Contact David Vermillion – david.vermillion@bm.com Amit Khetarpaul – amit.khetarpaul@bm.com
U.S.: Reputation, reliability challenges for the renewables industry Over the last month, the news about the Solyndra bankruptcy filing and the subsequent federal probe of the California solar-panel maker has not only embarrassed the White House, but has triggered speculation about the business viability of solar companies. Solar company stocks have fallen significantly over the past several weeks, making the outlook questionable. The near-daily news and commentary has also raised questions about the energy renewables industry in general. The Obama Administration provided the initial impetus to jump-start the clean energy sector, and Democrats in Congress have largely supported it. Now, the Solyndra issue offers fodder for political posturing leading up to the 2012 presidential elections. During the Republican primary season, candidates have already been taking potshots at the Administration, and it is plausible that specific companies that have received federal government funding will come under more scrutiny during the Presidential debates or through media investigations. Within the renewables sector the solar industry, in particular, is not only fending off criticisms that
damage the industry reputation, they are also struggling against soft demand and falling prices, triggering an increasing need to try to reassure investors and analysts that this is a temporary setback rather than a longer-term trend. In the short term, the solar industry needs to do further damage control by separating itself from Solyndra.

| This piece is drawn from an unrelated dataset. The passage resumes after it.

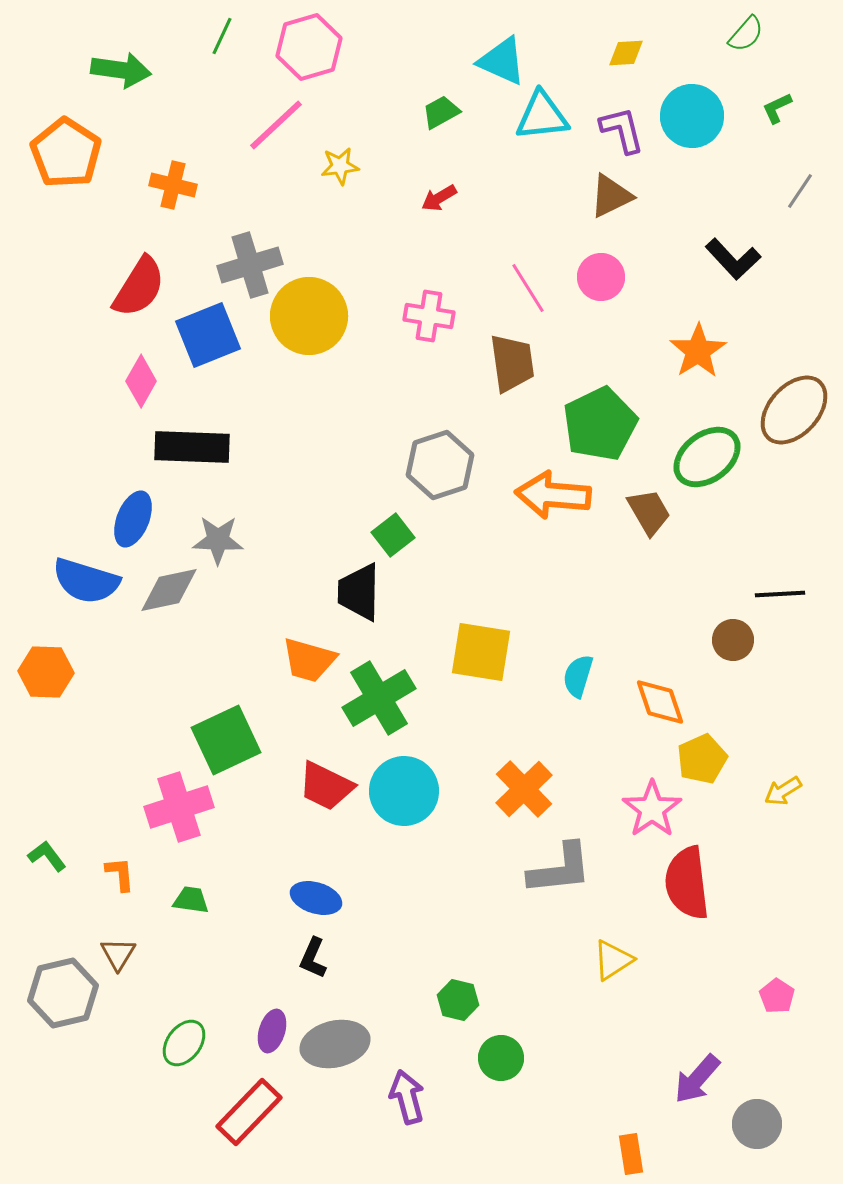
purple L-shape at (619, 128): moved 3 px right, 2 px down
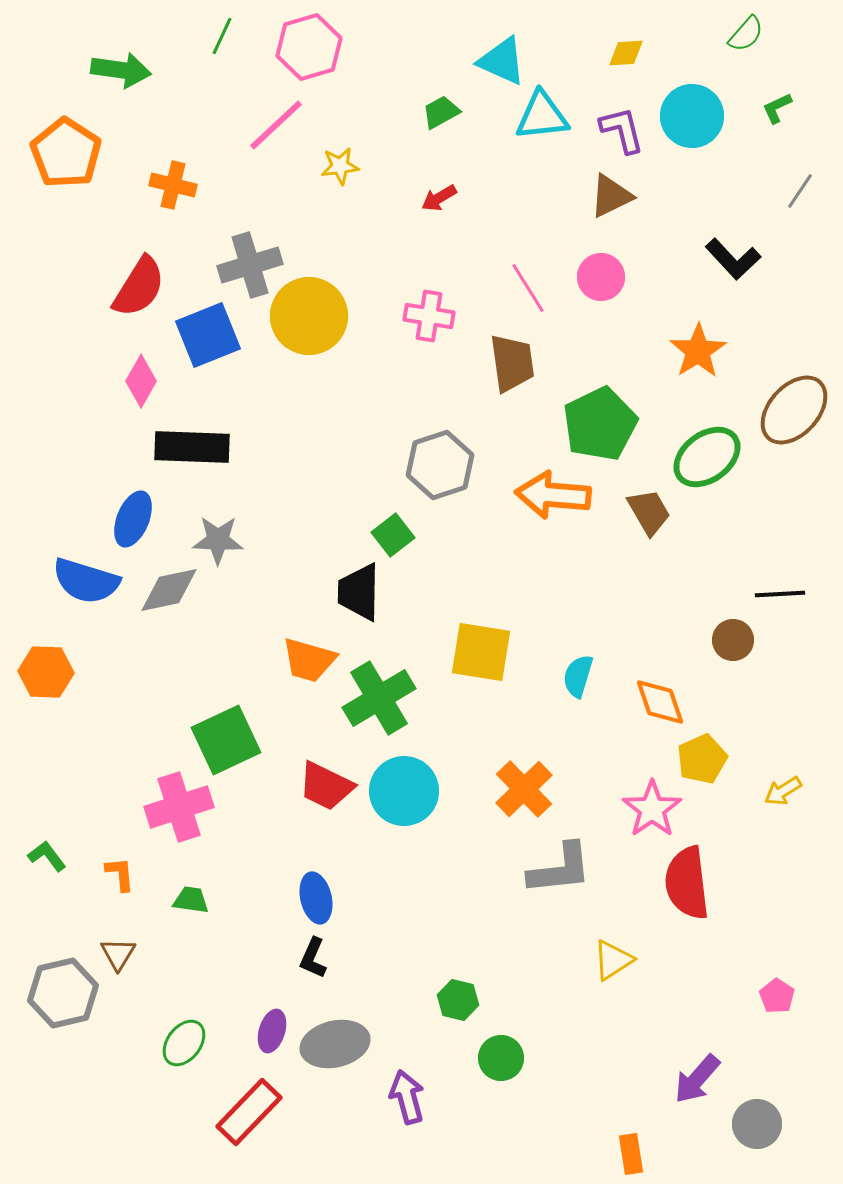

In the medium term, the solar industry and other renewables will need to prepare for dark clouds as the 2012 election season commences in earnest and Congressional scrutiny on Solyndra and other federal support for renewables continue to be used as antiAdministration political fodder. For the longer-term, the renewables industry will need to continue clearly articulating the business case for renewable energy, highlighting success stories such as bringing on-line truly utility-scale solar power plants in the American West, and continue to advocate for elimination of fossil fuel subsidies.